A l’heure où ils ne veulent plus que les politiques fassent de la politique, où ils ne veulent plus que les syndicats fassent de syndicalisme, et que les travailleurs ne se posent plus de questions sur leur travail, où ils veulent faire des soignants de simples techniciens du soins, nous avons besoin plus que jamais de nous poser et de mettre en débat d’innombrables questions : sur la place de l’humain face aux nouvelles technologies, sur la question de la liberté dans les nouveaux modes d’organisation, sur l’intégrité et la dignité humaine, sur la marchandisation intégrale de la vie qui se profile, sur les revendications CGT sur les nouveaux métiers qui arrivent, sur les propositions CGT en matière d’organisation territoriale de la santé, sur l’appui que nous pouvons apporter à nos syndicats en terme d’analyses et d’outils…

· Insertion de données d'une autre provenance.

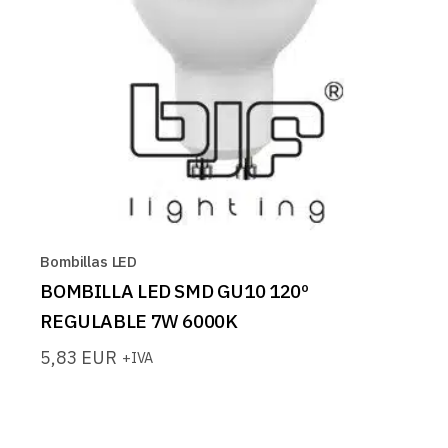
Bombillas LED
BOMBILLA LED SMD GU10 120º
REGULABLE 7W 6000K
5,83
EUR
+IVA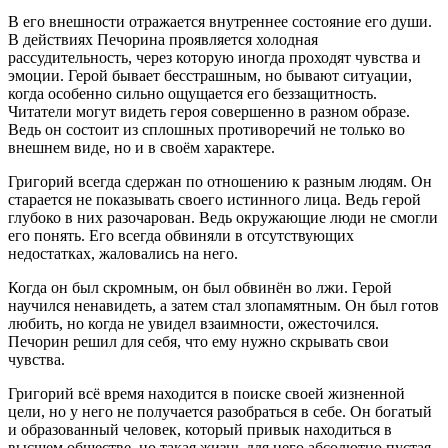
В его внешности отражается внутреннее состояние его души.
В действиях Печорина проявляется холодная
рассудительность, через которую иногда проходят чувства и
эмоции. Герой бывает бесстрашным, но бывают ситуации,
когда особенно сильно ощущается его беззащитность.
Читатели могут видеть героя совершенно в разном образе.
Ведь он состоит из сплошных противоречий не только во
внешнем виде, но и в своём характере.
Григорий всегда сдержан по отношению к разным людям. Он
старается не показывать своего истинного лица. Ведь герой
глубоко в них разочарован. Ведь окружающие люди не смогли
его понять. Его всегда обвиняли в отсутствующих
недостатках, жаловались на него.
Когда он был скромным, он был обвинён во лжи. Герой
научился ненавидеть, а затем стал злопамятным. Он был готов
любить, но когда не увидел взаимности, ожесточился.
Печорин решил для себя, что ему нужно скрывать свои
чувства.
Григорий всё время находится в поиске своей жизненной
цели, но у него не получается разобраться в себе. Он богатый
и образованный человек, который привык находиться в
высшем обществе, но такая жизнь для него абсолютно пустая.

Malgré la noirceur de l’avenir qu’ils tentent de nous imposer, nous devons garder intacte notre détermination et le sens de notre engagement, mais tout en faisant évoluer nos pratiques, notre fonctionnement syndical afin de gagner en efficacité, en proximité, en travail en réseau et en solidarité.

Si vous avez des observations à faire, n’hésitez pas, que ce soit sur la démarche, sur les orientations, sur les analyses, sur les perspectives de ce groupe de travail qui devra être un outil au service de la CGT.